[MATERIAL FOR THIS EXERCISE]
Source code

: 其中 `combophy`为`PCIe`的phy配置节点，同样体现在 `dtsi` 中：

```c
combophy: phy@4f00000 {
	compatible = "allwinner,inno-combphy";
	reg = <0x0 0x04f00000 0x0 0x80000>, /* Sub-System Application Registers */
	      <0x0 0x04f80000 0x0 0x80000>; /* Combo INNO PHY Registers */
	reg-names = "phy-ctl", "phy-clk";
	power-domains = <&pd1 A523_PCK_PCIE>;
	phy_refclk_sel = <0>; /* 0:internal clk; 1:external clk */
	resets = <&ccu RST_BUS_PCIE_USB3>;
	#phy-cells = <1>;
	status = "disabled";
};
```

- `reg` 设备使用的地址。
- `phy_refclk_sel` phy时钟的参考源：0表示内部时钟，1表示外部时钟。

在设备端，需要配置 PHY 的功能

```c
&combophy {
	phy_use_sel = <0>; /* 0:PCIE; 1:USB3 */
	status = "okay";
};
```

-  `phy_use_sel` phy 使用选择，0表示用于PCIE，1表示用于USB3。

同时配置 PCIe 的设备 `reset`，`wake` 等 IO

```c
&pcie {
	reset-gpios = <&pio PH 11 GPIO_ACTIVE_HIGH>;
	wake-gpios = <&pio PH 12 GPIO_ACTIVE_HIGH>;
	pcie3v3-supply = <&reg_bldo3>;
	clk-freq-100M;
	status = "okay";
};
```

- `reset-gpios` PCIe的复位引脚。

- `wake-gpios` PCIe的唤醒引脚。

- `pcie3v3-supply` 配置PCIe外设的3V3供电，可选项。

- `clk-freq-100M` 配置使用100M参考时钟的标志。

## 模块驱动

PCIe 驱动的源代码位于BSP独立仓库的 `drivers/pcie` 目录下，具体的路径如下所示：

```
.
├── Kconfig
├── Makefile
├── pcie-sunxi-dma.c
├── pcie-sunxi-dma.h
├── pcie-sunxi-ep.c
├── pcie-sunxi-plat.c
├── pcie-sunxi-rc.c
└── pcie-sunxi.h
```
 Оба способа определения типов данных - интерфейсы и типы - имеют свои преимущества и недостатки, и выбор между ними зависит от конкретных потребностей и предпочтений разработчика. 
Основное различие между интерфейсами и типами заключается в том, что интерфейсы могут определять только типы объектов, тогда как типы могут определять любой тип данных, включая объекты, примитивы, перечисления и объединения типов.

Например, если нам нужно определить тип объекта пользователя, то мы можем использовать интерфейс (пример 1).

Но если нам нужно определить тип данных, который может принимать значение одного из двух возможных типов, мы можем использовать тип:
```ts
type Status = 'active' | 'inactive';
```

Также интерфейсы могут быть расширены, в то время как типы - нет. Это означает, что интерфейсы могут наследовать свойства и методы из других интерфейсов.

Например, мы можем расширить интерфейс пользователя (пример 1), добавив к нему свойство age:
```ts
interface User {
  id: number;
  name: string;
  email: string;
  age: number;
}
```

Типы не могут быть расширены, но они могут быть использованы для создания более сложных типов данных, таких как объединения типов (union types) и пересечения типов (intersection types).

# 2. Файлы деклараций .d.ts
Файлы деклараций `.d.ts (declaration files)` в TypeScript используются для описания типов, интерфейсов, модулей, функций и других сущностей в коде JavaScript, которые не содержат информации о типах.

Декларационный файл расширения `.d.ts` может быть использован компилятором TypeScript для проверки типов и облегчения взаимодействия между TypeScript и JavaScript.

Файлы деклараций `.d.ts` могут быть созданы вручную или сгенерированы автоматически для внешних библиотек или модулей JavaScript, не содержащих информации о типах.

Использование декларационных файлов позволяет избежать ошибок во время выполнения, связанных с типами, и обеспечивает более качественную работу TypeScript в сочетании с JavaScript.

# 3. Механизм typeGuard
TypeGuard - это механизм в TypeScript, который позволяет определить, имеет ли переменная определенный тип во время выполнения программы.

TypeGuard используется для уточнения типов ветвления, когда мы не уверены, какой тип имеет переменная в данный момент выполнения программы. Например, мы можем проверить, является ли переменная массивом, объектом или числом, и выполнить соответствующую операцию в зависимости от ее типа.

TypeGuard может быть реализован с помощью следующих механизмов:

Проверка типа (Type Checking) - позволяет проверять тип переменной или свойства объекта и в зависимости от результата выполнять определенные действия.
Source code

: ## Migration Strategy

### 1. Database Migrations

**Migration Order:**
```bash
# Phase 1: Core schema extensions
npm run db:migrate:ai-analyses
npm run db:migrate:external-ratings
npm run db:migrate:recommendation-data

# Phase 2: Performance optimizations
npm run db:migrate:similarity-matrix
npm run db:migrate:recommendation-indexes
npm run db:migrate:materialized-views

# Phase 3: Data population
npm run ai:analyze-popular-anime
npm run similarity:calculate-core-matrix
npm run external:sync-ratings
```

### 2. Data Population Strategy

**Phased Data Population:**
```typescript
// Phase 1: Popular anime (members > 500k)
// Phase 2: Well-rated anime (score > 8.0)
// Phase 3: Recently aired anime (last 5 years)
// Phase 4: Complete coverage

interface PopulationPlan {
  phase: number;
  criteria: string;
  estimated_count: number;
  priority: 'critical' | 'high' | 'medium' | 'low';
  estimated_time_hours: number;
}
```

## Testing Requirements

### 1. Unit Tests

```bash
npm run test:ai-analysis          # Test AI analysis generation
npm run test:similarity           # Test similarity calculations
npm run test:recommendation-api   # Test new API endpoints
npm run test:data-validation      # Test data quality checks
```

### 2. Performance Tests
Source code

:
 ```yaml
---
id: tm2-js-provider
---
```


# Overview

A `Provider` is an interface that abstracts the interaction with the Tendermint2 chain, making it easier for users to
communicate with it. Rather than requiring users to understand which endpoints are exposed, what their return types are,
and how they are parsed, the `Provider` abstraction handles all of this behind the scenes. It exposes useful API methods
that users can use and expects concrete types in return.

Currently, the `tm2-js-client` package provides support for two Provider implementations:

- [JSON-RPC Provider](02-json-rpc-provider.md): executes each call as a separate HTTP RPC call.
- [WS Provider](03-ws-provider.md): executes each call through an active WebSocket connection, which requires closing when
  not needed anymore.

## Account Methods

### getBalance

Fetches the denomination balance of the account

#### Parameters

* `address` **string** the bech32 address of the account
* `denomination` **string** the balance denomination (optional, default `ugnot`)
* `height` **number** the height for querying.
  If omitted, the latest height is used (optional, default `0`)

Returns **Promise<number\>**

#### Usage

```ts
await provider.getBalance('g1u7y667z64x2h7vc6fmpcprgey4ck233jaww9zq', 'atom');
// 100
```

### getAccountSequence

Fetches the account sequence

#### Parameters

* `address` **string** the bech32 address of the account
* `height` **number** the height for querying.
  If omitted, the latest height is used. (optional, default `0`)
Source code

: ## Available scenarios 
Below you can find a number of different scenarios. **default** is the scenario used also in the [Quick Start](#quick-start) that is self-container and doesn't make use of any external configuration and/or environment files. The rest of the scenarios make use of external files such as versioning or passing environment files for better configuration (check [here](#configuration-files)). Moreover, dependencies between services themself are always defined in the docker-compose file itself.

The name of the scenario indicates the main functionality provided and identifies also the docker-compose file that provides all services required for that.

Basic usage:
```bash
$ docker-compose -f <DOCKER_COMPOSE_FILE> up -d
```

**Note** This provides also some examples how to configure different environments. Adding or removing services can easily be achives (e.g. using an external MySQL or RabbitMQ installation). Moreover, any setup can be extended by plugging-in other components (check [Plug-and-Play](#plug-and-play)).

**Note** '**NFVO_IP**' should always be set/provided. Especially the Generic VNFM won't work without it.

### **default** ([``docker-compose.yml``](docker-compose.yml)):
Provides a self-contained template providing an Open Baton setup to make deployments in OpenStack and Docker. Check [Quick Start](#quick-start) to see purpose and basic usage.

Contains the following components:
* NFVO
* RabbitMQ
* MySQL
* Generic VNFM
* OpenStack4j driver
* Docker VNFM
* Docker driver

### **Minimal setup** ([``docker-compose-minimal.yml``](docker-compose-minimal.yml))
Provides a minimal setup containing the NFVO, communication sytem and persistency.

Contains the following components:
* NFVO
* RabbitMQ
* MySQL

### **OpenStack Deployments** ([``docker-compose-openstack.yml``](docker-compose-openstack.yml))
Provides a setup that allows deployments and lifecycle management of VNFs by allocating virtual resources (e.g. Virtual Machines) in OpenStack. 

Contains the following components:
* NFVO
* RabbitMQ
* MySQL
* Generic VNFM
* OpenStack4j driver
[/MATERIAL FOR THIS EXERCISE]
Scan the data, and report each line that uses the word "call".

- [JSON-RPC Provider](02-json-rpc-provider.md): executes each call as a separate HTTP RPC call.
- [WS Provider](03-ws-provider.md): executes each call through an active WebSocket connection, which requires closing when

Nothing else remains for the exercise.